The logic behind the bailouts and government stimulus to consumer spending is that such measures will kick start the economy and prevent a deep recession or a recession even occurring at all. This is accepted in many quarters as a sound economic policy. However, when one looks at it closely it doesn't really stand up to scrutiny. If high levels of consumer spending create economic growth then why does the economy fall into recession in the first place? There is no argument that up until 2005/6 the consumers of the Western world were in overdrive not requiring any government encouragement for their activities. The answer that is put forward is that suddenly the consumer loses confidence and this negative psychology, despite what the government's claims are 'sound fundamentals', is what drives the economy into recession.

This leads us to the obvious question why if the fundamentals are sound would the consumer suddenly become negative? In addition to sound fundamentals the government takes every step it can to prevent negative economic news coming into existence. Inflation definitions are changed and various statistical techniques are used to keep the GDP figures above 0. It doesn't seem to matter how many jobs the US economy has lost in the last 18 months as the GDP has mainly been in positive territory. The consumer becomes negative because despite all the spending, and positive economic news, negative economic conditions start to appear. This leads us to the further question why if consumers spending at full tilt does not prevent the economy from falling into recession will stimulus to consumer spending cure the recession? We already know that high levels of consumer spending do not prevent economic downturns.
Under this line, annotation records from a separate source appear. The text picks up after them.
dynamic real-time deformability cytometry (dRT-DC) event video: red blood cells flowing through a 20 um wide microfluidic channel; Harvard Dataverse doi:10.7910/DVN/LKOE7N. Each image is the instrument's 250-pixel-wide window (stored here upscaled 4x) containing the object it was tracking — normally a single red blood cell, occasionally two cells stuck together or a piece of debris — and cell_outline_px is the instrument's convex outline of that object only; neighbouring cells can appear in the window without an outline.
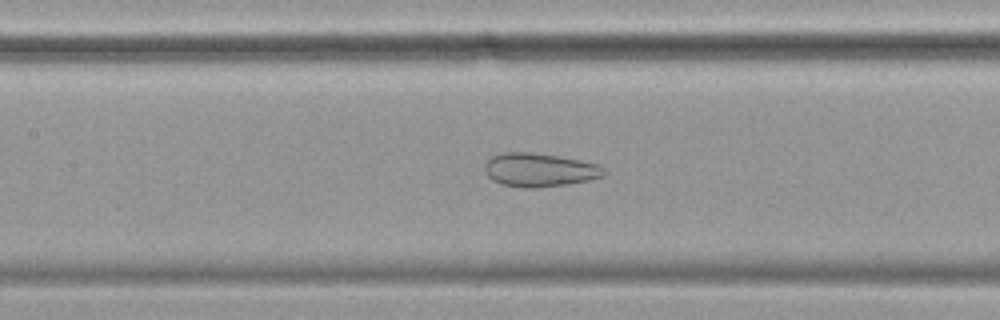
{"species": "common noctule bat (a hibernating species)", "species_latin": "Nyctalus noctula", "temperature_condition": "cold", "stored_images_in_passage": 56, "camera_frame_rate_fps": 3000, "um_per_image_px": 0.085, "animal": {"sex": "female", "body_mass_g": 19.9}, "frame": {"image": 1, "passage_image": 25, "time_ms": 8.0, "image_size_px": [1000, 320], "cell_outline_px": [[608, 172], [604, 176], [588, 180], [568, 184], [536, 188], [524, 188], [500, 184], [492, 180], [488, 176], [484, 168], [484, 164], [492, 156], [504, 152], [528, 152], [560, 156], [600, 164]], "centroid_in_image_um": [45.88, 14.44], "position_along_channel_um": 161.5, "area_um2": 23.58}}
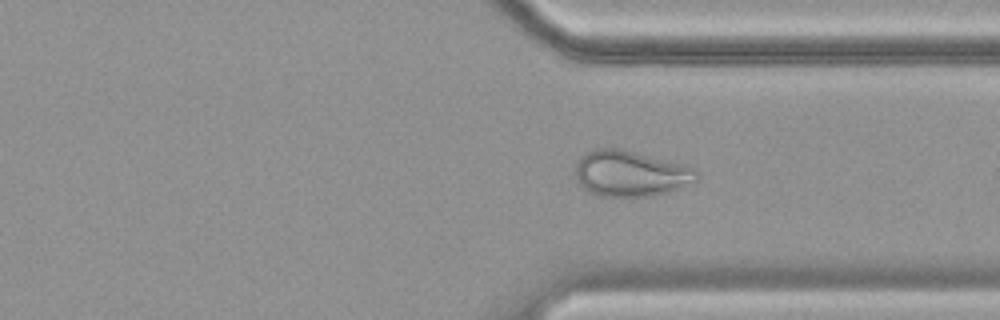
{"frame": {"image": 2, "passage_image": 42, "time_ms": 13.667, "image_size_px": [1000, 320], "cell_outline_px": [[696, 180], [668, 192], [652, 196], [600, 196], [588, 192], [580, 188], [576, 176], [576, 164], [580, 156], [584, 152], [596, 148], [620, 148], [636, 152], [680, 164], [692, 168], [696, 172]], "centroid_in_image_um": [53.49, 14.75], "position_along_channel_um": 357.9, "area_um2": 32.14}}
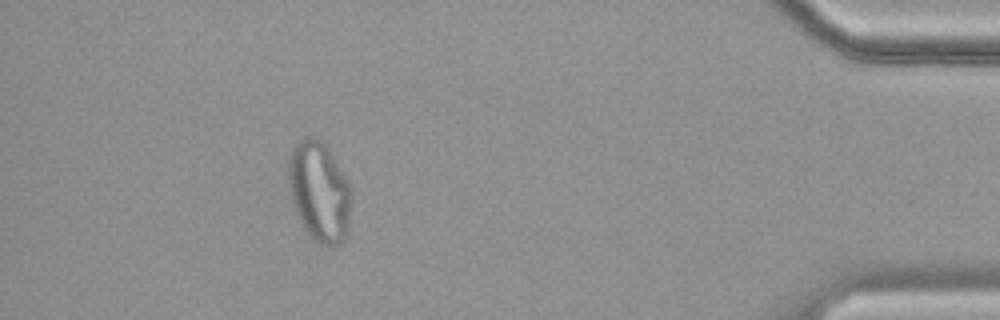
{"frame": {"image": 3, "passage_image": 51, "time_ms": 16.667, "image_size_px": [1000, 320], "cell_outline_px": [[352, 196], [348, 232], [344, 240], [340, 244], [332, 248], [320, 244], [312, 240], [304, 228], [296, 212], [292, 200], [288, 184], [288, 156], [292, 148], [304, 136], [320, 136], [352, 184]], "centroid_in_image_um": [27.17, 16.27], "position_along_channel_um": 408.0, "area_um2": 37.86}}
Is there something all of this beyond market psychology and multiplier effects? Clearly the answer is yes. There is a simple logical economic reality to it all. If over time more economic goods are consumed than are produced, or saved correctly (in areas that will produce goods that will be demanded by consumers at some point in the future) as investments to produce future goods, then wealth decreases. More government attempts to stimulate consumption will actually destroy wealth in the medium term making the current situation even worse and it longer for the business cycle to come back around to where savings and consumption are in the right proportion to produce wealth.